Southeast Asian leaders have signed cooperation agreements with China, Japan, South Korea and India in order to reduce trade barriers within a region whose members increasingly are competing with each other for foreign investment and overseas markets.

Indonesian President Megawati Sukarnoputri called the two-day summit successful and said it led to greater support for ASEAN among some of the major powers in Asia.

"The leaders of China, Japan, the Republic of Korea and India commended ASEAN leaders for signing the declaration of ASEAN Concord Two, or Bali Concord Two. They expressed support for ASEAN in its endeavors to combat terrorism and other trans-national crimes," Ms. Megawati said.

ASEAN Concord Two pledges to create an economic community of 500 million people in Southeast Asia by the year 2020.

The leaders of the 10-member group Wednesday also signed agreements launching framework negotiations to create free trade areas with Japan and with India. And they agreed to speed up a similar accord launched with China last year.

Indonesia's foreign minister, Hassan Wirajuda, said South Korea's president also raised the issue of a free-trade area with his country.

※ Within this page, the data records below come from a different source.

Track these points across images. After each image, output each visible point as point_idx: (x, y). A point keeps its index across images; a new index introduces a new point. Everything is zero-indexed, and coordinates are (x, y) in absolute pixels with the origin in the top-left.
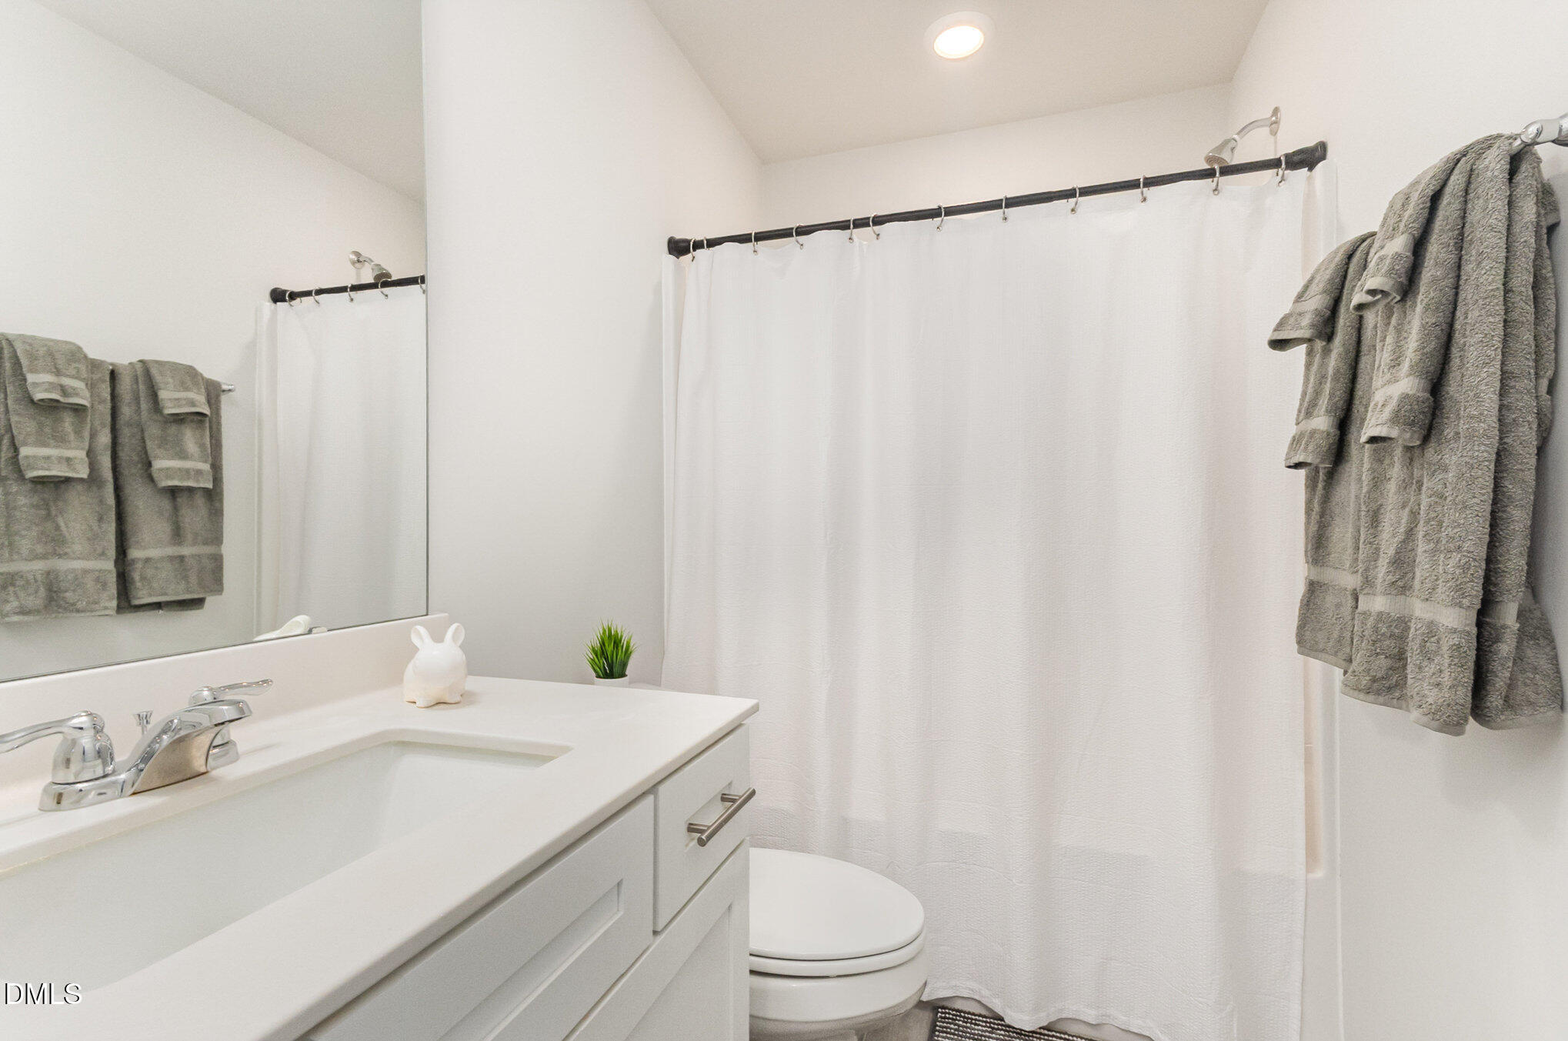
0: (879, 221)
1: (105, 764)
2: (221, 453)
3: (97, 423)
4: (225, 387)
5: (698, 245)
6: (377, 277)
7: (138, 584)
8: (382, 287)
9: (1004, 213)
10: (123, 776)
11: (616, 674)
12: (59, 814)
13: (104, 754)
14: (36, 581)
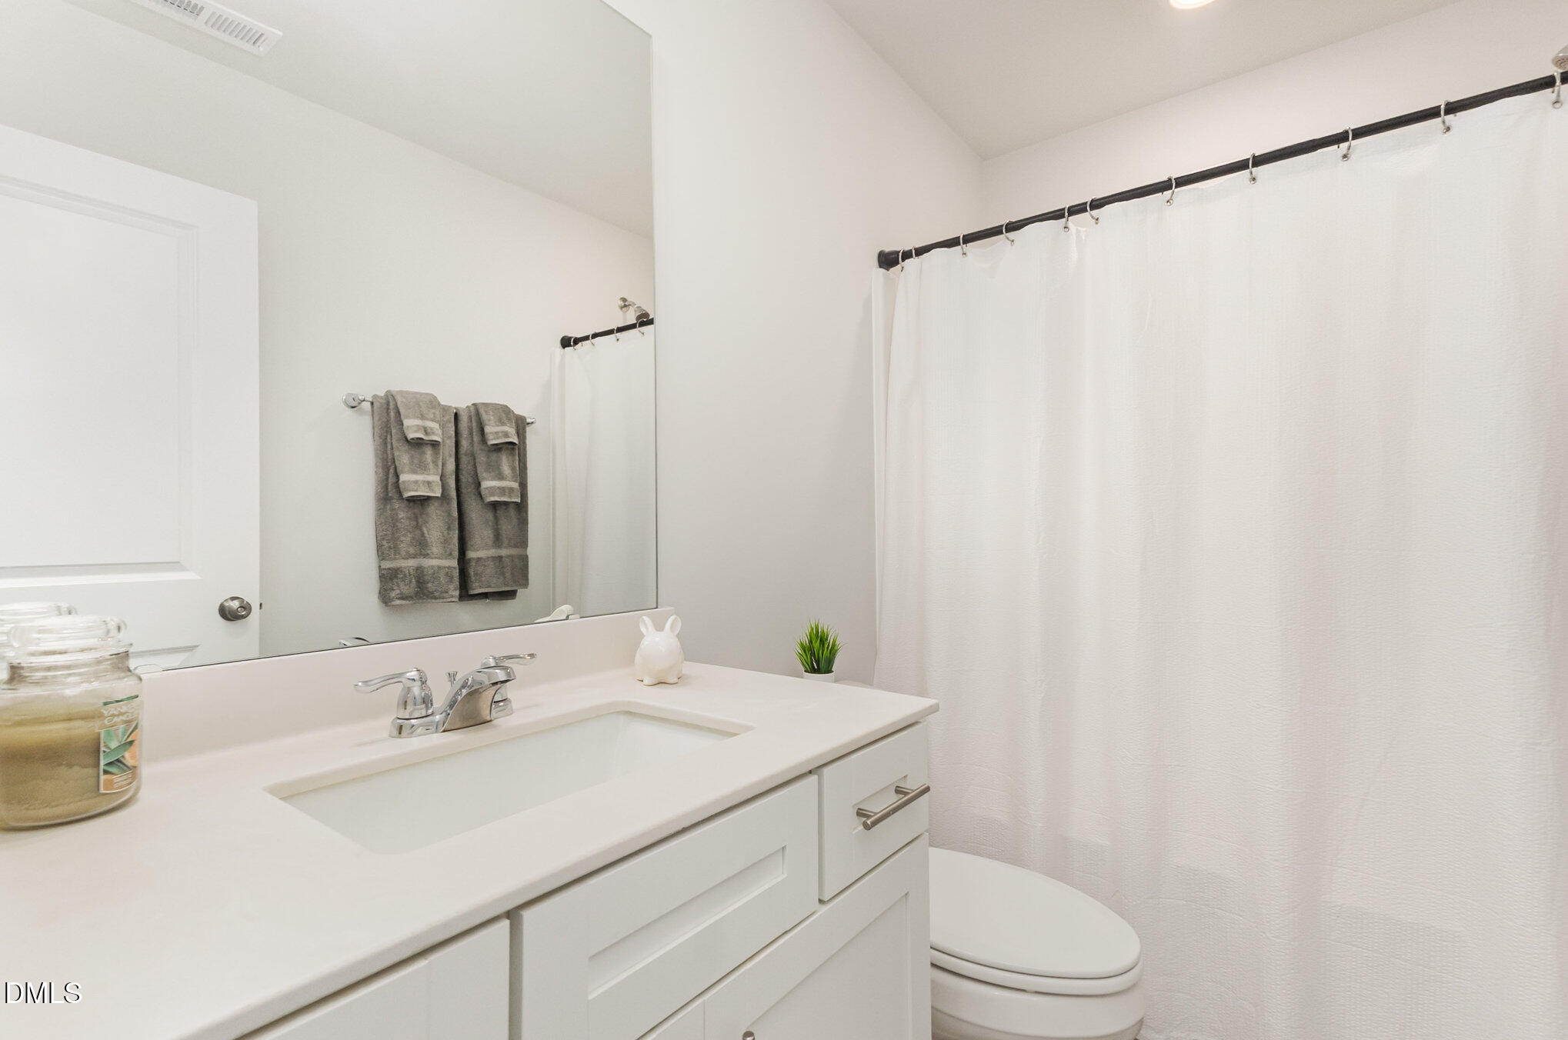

He said when these agreements come into force in 10 years, as is expected, they will go a long way toward creating a free-trade zone among East Asia's two billion people.

"When in the future ASEAN establishes its free-trade area with China and then with Japan and then with (South) Korea, you can imagine that, actually, we are pretty close to East Asia free trade," Mr. Wirajuda said.

China also signed a friendship treaty that is seen as consolidating an agreement last year aimed at preventing an outbreak of hostilities over a group of islands in the South China Sea.

The ASEAN leaders reiterated their hope that the confrontation over North Korea's nuclear weapons program will be resolved peacefully and urged that the Korean peninsula be made a nuclear-free zone.

On Burma, which is facing increased international sanctions after a crackdown on the pro-democracy movement four months ago, the ASEAN leaders welcomed the military government's announcement of a road map leading to democracy and national reconciliation.

This response drew protests from human rights groups holding their own forum in Bali, but ASEAN officials said Burma should be given time to implement the plan.